» What you will do: Rewrite the items below, replacing each "darktable history" with "edit history" and keeping everything else the same.

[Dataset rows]
* START *

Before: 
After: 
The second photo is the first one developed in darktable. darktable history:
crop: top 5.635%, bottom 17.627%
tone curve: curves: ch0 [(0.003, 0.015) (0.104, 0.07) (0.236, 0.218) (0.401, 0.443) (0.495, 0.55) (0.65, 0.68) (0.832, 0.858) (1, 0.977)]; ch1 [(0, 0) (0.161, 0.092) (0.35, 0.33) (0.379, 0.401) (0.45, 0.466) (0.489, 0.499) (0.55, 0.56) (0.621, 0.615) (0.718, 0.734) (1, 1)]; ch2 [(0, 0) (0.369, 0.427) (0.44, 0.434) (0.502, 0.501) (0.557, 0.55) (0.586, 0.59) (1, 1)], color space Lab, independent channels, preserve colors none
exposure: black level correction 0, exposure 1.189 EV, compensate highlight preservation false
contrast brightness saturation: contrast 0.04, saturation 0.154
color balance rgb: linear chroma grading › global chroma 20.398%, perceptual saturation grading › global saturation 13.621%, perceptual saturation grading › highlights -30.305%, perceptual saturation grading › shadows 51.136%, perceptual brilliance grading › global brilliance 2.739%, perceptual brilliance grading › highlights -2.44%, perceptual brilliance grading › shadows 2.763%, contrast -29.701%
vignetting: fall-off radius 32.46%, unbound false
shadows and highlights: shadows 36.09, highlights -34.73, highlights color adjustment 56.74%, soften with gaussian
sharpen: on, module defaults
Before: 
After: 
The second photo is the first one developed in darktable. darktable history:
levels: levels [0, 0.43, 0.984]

* END *

» Result of the exercise:
Before: 
After: 
The second photo is the first one developed in darktable. edit history:
crop: top 5.635%, bottom 17.627%
tone curve: curves: ch0 [(0.003, 0.015) (0.104, 0.07) (0.236, 0.218) (0.401, 0.443) (0.495, 0.55) (0.65, 0.68) (0.832, 0.858) (1, 0.977)]; ch1 [(0, 0) (0.161, 0.092) (0.35, 0.33) (0.379, 0.401) (0.45, 0.466) (0.489, 0.499) (0.55, 0.56) (0.621, 0.615) (0.718, 0.734) (1, 1)]; ch2 [(0, 0) (0.369, 0.427) (0.44, 0.434) (0.502, 0.501) (0.557, 0.55) (0.586, 0.59) (1, 1)], color space Lab, independent channels, preserve colors none
exposure: black level correction 0, exposure 1.189 EV, compensate highlight preservation false
contrast brightness saturation: contrast 0.04, saturation 0.154
color balance rgb: linear chroma grading › global chroma 20.398%, perceptual saturation grading › global saturation 13.621%, perceptual saturation grading › highlights -30.305%, perceptual saturation grading › shadows 51.136%, perceptual brilliance grading › global brilliance 2.739%, perceptual brilliance grading › highlights -2.44%, perceptual brilliance grading › shadows 2.763%, contrast -29.701%
vignetting: fall-off radius 32.46%, unbound false
shadows and highlights: shadows 36.09, highlights -34.73, highlights color adjustment 56.74%, soften with gaussian
sharpen: on, module defaults
Before: 
After: 
The second photo is the first one developed in darktable. edit history:
levels: levels [0, 0.43, 0.984]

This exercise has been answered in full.